I’m trying to modify an existing custom PyTorch Module
to be Bayesian by replacing the weights within the __init__()
call with PyroSample
s. However, I’m getting a naming conflict: RuntimeError: Multiple sample sites named 'weight'
. Is there a way to use PyroSample
whilst resolving this name conflict? For example passing in a name argument?
I saw from this post that I could do this via switching to pyro.sample
statements but this would involve a fair amount of changes to the Module
code that I would like to avoid if possible.
Additionally, more of an aside, is the only way to use the GPU with a PyroSample
or pyro.sample
to pass in a torch.tensor
object located on the GPU already? e.g. PyroSample(dist.Normal(torch.tensor(0., device='cuda:0'), 1.))
did you see this?
http://pyro.ai/examples/modules.html#⚠-Caution:-avoiding-duplicate-names
for the last point can’t you register a buffer
self.register_buffer('prior_mean', torch.tensor(0.0))
and then consistently use that in your PyroSample
statements and then .cuda()/to()
should work?
Thank you, both of these suggestions were helpful!
After reading the naming convention documentation it turns out I had accidentally omitted the PyroModule
mixin from a torch.nn.Sequential
constructor.
And the self.register_buffer
allowed the registered tensor to be moved onto the device as suggested.
I spoke too soon with regards to the second point,
the self.register_buffer
works if the dist
constructor is in the forward
call, e.g. the sigma = pyro.sample('sigma', dist.Uniform(self.sigma_prior_mean, 1.0))
line works correctly.
However, the self.bias_prior_mean
used in the PyroSample
call for self.linear.bias
in the constructor does not correctly move the distribution to the GPU device. Presumably because the self.linear.bias
distribution is already instantiated in the constructor? Since (AFAIK) the PyroSample
statements should be in the __init__
call, is there any way around this?

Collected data
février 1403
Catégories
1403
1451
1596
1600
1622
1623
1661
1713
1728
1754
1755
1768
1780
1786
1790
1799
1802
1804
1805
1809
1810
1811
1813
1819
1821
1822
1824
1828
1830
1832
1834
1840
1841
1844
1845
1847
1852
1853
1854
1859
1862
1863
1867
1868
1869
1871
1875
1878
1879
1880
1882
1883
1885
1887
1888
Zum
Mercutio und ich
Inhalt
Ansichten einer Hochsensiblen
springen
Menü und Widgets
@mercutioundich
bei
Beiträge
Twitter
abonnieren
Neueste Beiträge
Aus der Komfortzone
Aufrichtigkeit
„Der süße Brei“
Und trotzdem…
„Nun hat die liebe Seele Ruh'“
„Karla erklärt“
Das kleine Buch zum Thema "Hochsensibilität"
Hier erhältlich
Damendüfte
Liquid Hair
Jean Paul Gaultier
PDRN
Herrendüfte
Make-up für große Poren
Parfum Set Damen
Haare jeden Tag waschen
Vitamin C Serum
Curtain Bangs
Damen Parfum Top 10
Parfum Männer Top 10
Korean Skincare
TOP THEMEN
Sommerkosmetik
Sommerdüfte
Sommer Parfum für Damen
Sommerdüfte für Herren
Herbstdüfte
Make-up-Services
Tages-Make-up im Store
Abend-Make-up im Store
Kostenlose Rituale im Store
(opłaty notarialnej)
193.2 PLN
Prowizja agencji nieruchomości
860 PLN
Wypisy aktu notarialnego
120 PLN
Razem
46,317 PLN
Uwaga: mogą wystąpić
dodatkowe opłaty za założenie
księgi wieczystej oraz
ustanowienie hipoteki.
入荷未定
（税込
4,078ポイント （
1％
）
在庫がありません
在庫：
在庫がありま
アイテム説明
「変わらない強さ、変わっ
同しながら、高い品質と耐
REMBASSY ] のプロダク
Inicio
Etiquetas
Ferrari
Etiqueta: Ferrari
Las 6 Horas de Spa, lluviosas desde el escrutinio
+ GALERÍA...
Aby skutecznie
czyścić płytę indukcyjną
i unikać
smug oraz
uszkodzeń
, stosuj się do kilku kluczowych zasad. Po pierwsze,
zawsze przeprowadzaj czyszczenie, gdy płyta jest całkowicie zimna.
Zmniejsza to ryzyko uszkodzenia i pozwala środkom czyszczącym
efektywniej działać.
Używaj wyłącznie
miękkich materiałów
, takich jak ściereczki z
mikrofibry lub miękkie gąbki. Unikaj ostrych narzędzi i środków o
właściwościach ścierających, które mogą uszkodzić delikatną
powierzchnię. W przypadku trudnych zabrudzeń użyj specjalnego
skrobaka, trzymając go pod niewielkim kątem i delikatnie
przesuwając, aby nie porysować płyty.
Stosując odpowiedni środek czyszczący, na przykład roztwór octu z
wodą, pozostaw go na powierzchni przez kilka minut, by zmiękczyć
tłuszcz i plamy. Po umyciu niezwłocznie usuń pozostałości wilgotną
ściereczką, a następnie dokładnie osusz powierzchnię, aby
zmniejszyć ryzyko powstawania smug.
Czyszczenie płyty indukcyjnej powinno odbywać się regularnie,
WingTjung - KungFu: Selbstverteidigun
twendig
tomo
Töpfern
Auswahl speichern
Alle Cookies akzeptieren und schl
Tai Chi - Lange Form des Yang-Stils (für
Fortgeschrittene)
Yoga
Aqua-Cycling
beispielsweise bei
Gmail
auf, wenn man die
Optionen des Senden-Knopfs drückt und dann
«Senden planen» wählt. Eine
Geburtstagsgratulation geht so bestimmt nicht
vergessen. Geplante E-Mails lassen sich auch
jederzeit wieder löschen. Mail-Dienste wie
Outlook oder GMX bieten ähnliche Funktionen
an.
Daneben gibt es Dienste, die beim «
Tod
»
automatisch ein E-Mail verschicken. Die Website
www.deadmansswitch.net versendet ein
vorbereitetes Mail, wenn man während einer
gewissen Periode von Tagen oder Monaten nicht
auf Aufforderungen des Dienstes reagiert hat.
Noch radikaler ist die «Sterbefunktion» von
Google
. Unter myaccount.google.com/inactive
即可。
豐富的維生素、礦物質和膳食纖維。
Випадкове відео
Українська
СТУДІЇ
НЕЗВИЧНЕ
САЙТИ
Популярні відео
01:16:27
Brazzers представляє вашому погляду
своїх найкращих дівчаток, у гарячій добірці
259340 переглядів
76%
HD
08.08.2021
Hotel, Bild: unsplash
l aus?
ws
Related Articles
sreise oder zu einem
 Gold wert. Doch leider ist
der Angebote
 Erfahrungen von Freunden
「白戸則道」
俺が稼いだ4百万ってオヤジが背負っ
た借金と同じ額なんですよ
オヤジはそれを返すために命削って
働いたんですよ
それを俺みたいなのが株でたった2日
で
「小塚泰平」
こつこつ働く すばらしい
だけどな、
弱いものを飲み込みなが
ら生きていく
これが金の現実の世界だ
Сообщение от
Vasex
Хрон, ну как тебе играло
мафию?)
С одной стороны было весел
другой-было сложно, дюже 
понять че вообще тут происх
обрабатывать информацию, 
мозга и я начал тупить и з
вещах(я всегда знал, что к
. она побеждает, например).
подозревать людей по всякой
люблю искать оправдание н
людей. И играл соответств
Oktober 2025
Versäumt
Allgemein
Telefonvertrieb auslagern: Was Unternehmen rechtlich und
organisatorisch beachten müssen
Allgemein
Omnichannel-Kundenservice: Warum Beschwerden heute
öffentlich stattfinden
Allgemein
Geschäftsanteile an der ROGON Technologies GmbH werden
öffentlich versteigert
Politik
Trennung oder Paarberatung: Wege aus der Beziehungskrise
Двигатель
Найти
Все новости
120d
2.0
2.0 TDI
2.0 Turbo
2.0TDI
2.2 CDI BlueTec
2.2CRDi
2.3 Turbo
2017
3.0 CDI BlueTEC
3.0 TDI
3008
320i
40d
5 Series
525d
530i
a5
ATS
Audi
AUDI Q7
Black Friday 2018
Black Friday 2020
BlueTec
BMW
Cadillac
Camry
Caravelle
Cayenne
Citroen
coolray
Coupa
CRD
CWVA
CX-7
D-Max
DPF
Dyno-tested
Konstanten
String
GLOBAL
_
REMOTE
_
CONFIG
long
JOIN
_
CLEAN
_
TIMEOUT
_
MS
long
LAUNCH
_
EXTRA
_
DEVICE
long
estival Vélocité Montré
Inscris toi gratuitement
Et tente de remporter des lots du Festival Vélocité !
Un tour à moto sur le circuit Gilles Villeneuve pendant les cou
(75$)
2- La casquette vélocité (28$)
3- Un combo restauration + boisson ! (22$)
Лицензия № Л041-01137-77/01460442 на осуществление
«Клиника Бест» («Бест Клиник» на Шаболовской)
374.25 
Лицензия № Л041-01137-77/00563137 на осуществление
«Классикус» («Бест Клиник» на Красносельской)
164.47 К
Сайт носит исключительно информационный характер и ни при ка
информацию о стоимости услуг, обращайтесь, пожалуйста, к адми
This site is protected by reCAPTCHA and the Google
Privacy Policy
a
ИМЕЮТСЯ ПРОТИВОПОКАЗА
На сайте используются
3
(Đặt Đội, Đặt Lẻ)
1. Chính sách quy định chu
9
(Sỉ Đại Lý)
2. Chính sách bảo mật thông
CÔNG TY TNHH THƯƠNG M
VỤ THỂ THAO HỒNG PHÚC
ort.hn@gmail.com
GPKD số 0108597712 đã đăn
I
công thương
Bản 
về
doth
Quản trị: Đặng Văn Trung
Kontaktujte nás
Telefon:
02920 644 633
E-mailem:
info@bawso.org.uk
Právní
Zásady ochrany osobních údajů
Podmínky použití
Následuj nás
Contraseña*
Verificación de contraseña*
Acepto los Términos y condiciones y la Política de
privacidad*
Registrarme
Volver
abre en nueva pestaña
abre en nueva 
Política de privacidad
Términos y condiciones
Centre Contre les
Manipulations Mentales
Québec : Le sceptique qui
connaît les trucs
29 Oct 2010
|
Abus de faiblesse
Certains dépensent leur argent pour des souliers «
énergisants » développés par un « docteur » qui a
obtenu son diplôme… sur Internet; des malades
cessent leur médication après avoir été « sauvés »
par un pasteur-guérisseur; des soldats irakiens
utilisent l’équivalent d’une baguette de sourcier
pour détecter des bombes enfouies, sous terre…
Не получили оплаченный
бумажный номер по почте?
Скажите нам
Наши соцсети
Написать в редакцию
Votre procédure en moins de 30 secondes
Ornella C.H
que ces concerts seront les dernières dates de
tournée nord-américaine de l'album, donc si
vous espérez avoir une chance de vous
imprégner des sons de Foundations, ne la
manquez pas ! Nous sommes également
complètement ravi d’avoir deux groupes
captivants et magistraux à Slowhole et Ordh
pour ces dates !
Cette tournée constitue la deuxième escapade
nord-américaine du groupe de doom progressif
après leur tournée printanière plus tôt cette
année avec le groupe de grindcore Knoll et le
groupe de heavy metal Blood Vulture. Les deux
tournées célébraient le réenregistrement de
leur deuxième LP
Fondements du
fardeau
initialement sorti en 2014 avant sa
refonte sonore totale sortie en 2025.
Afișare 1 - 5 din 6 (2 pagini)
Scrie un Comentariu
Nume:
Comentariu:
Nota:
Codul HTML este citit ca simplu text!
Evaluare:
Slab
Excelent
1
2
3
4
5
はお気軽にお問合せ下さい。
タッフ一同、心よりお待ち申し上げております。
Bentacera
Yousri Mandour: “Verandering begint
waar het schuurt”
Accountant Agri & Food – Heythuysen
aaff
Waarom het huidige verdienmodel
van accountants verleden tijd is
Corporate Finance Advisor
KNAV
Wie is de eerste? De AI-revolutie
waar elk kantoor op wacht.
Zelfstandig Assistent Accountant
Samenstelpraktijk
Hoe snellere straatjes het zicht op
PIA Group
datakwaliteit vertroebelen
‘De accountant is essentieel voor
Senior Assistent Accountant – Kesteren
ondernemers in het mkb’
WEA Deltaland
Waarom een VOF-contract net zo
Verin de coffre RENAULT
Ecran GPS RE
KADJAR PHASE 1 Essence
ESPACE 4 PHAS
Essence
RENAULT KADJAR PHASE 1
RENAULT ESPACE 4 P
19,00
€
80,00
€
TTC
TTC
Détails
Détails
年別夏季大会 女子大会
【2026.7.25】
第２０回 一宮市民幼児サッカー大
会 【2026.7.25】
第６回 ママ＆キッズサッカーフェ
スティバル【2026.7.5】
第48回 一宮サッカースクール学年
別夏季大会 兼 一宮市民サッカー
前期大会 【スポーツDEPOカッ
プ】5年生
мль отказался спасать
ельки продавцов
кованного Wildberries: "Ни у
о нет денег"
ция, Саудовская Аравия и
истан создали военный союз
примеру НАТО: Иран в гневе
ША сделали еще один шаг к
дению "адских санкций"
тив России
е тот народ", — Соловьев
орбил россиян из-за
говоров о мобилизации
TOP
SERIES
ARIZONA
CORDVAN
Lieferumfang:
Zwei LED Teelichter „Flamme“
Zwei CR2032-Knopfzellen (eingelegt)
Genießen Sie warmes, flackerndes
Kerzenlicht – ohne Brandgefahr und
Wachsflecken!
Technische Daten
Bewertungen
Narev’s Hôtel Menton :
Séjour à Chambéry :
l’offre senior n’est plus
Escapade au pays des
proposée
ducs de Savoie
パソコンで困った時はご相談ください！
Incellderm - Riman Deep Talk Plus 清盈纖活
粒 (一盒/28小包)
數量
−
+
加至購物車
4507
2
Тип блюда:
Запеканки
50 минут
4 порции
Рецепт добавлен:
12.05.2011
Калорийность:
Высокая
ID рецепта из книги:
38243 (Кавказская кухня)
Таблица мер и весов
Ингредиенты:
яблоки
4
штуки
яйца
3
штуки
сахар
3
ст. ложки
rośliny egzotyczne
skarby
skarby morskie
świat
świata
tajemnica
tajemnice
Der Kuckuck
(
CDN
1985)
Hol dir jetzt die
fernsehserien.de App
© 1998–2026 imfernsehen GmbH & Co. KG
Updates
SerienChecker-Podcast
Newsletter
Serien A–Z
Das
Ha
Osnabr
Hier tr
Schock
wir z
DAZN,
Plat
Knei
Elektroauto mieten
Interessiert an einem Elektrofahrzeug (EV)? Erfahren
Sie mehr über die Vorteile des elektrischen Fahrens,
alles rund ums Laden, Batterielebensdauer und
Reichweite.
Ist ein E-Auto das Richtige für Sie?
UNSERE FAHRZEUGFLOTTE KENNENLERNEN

▶ _Required action_:
Carry on the forum thread about using PyroSample in a PyTorch module from the point where it stops. The records can be set aside, since nothing here depends on them.

▶ _Result of this task_:
import torch
import pyro
import pyro.distributions as dist
from pyro.nn import PyroModule, PyroSample
class BayesianLinear(torch.nn.Linear, PyroModule):
'''Bayesian Linear Layer'''
def __init__(self, in_features: int, out_features: int, bias: bool = True):
super().__init__(in_features, out_features, bias)
self.register_buffer('weight_prior_mean', torch.tensor(0.0))
self.register_buffer('bias_prior_mean', torch.tensor(0.0))
self.register_buffer('sigma_prior_mean', torch.tensor(0.0))
self.weight = PyroSample(
dist.Normal(self.weight_prior_mean, 1.0).expand([out_features, in_features]).to_event(2)
)
if bias:
self.bias = PyroSample(
dist.Normal(self.bias_prior_mean, 1.0).expand([out_features]).to_event(1)
)
def forward(self, x, y=None):
sigma = pyro.sample('sigma', dist.Uniform(self.sigma_prior_mean, 1.0))
mean = super().forward(x)
with pyro.plate('data', size=x.shape[0], dim=-2):
obs = pyro.sample('obs', dist.Normal(mean, sigma), obs=y)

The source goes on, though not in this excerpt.